La détérioration de la situation sécuritaire au Burkina Faso se poursuit. Le Groupe de soutien à l’islam et aux musulmans (JNIM), entité affiliée à Al-Qaïda dans la région du Sahel, a revendiqué la capture d’une position des Volontaires pour la défense de la patrie (VDP). Cette attaque a eu lieu le 17 juin 2026 dans les environs de Ouahigouya, principale ville de la province du Yatenga, située au nord du pays.

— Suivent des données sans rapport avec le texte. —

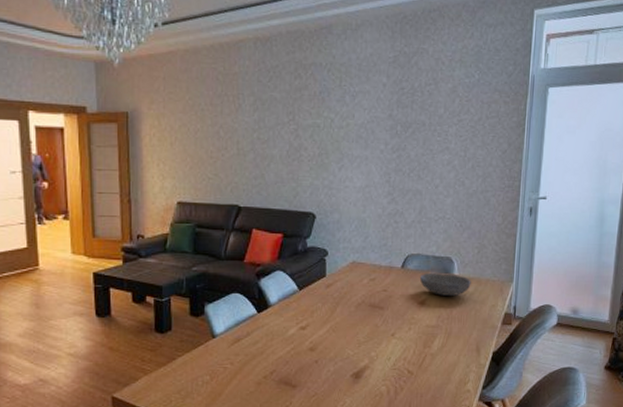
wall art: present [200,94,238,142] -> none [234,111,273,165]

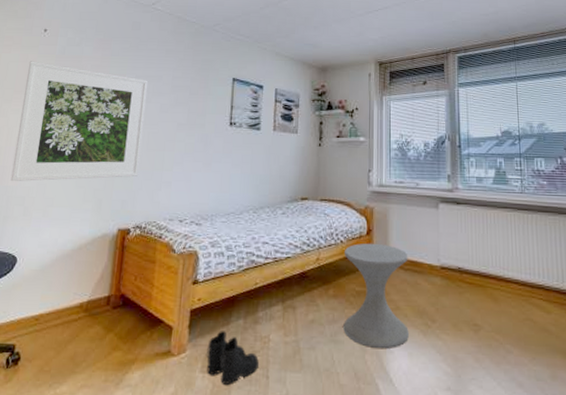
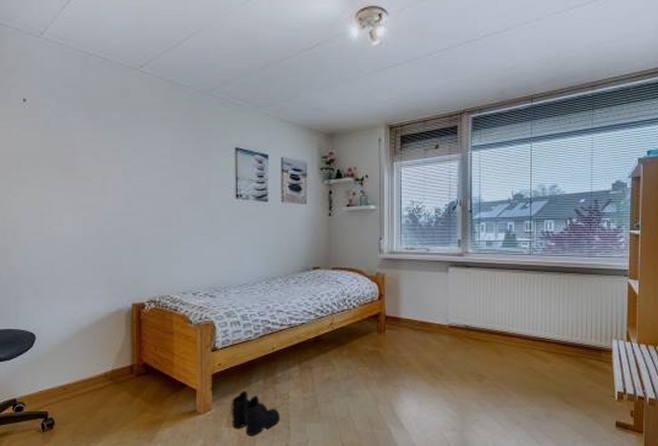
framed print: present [10,61,149,182] -> none [12,135,146,263]
side table: present [343,243,409,349] -> none [357,307,418,400]

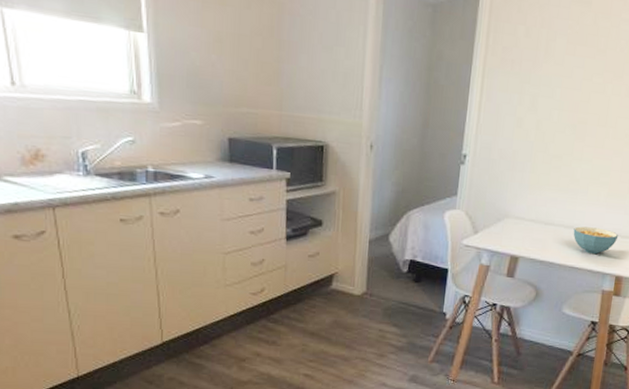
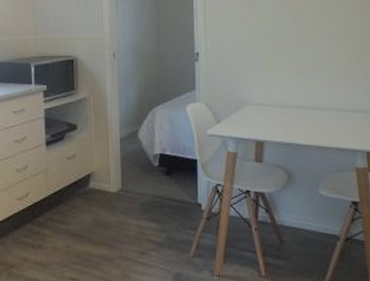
cereal bowl: present [573,226,619,255] -> none [313,106,360,132]

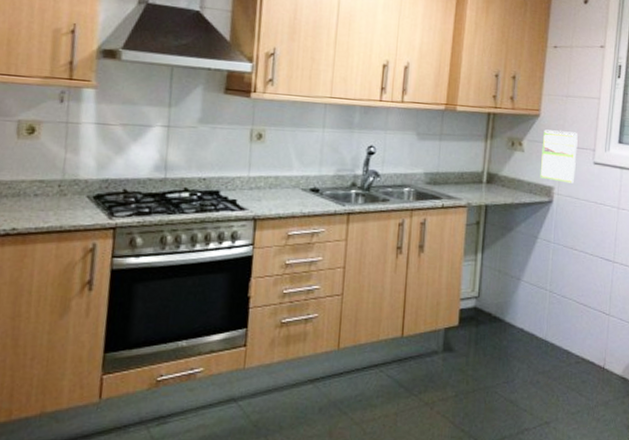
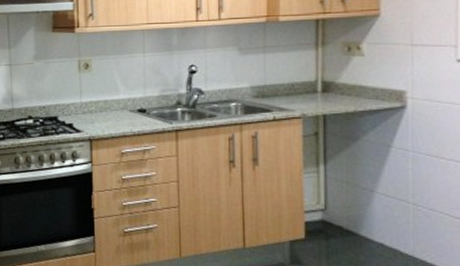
calendar: present [540,129,578,183] -> none [386,28,433,85]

Cette récente incursion représente un obstacle supplémentaire pour la politique de reconquête territoriale prônée par les autorités de transition. Le capitaine Ibrahim Traoré, qui a pris les rênes du pouvoir en septembre 2022 avec l’engagement de restaurer l’intégrité nationale, voit désormais son approche sécuritaire faire l’objet d’un examen minutieux et de doutes croissants.

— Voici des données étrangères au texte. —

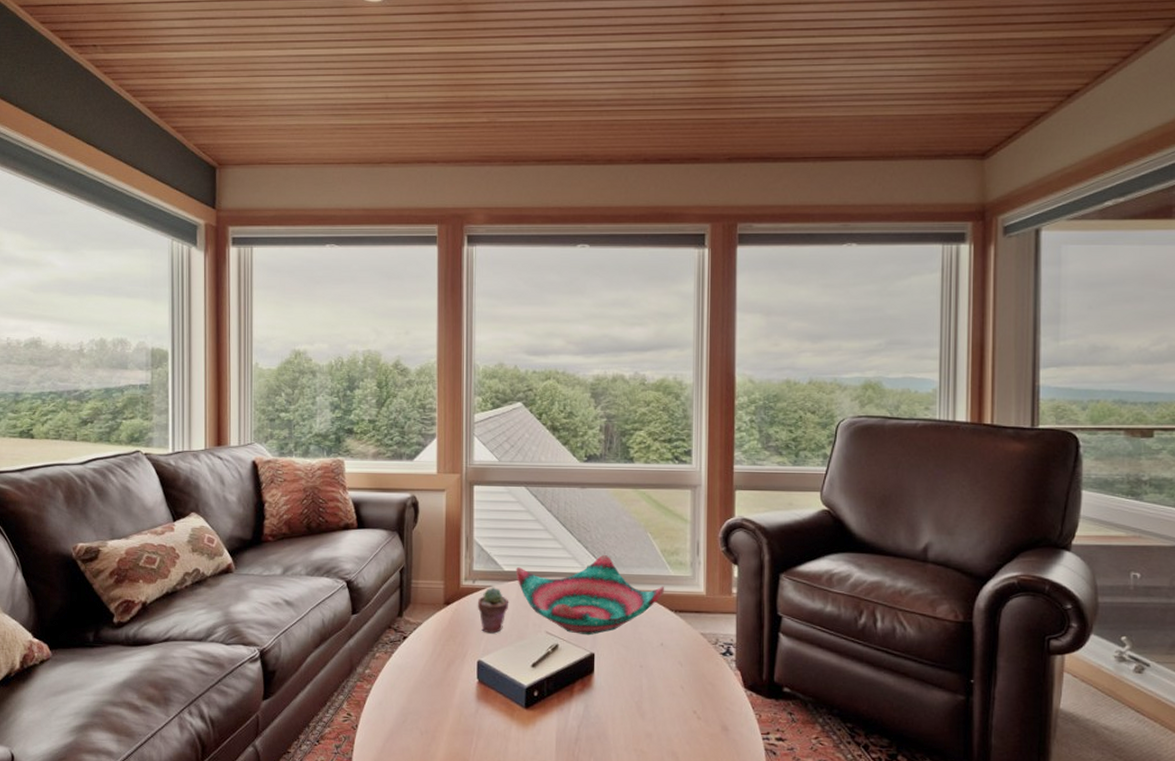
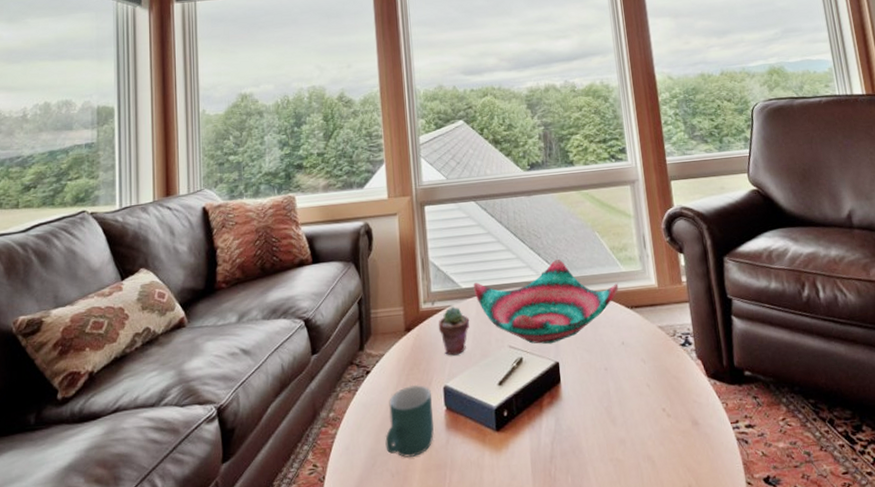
mug: none [417,655,466,720] -> present [385,384,434,458]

La doctrine des VDP face à ses limites
Afin de pallier le déficit d’effectifs au sein de l’armée régulière, le gouvernement a massivement investi dans les Volontaires pour la défense de la patrie. Cependant, ces formations civiles, souvent déployées dans des zones reculées et dotées de ressources limitées, sont devenues des cibles privilégiées pour les groupes armés non étatiques.
L’assaut de Ouahigouya s’inscrit dans une série de revers subis ces derniers mois. Malgré les opérations militaires intensives menées sur le terrain, la sécurisation durable de plusieurs zones demeure un défi majeur. Nombre d’experts du Sahel s’accordent à dire que le JNIM conserve une capacité de nuisance significative et une grande latitude de mouvement, particulièrement dans les régions septentrionales et orientales.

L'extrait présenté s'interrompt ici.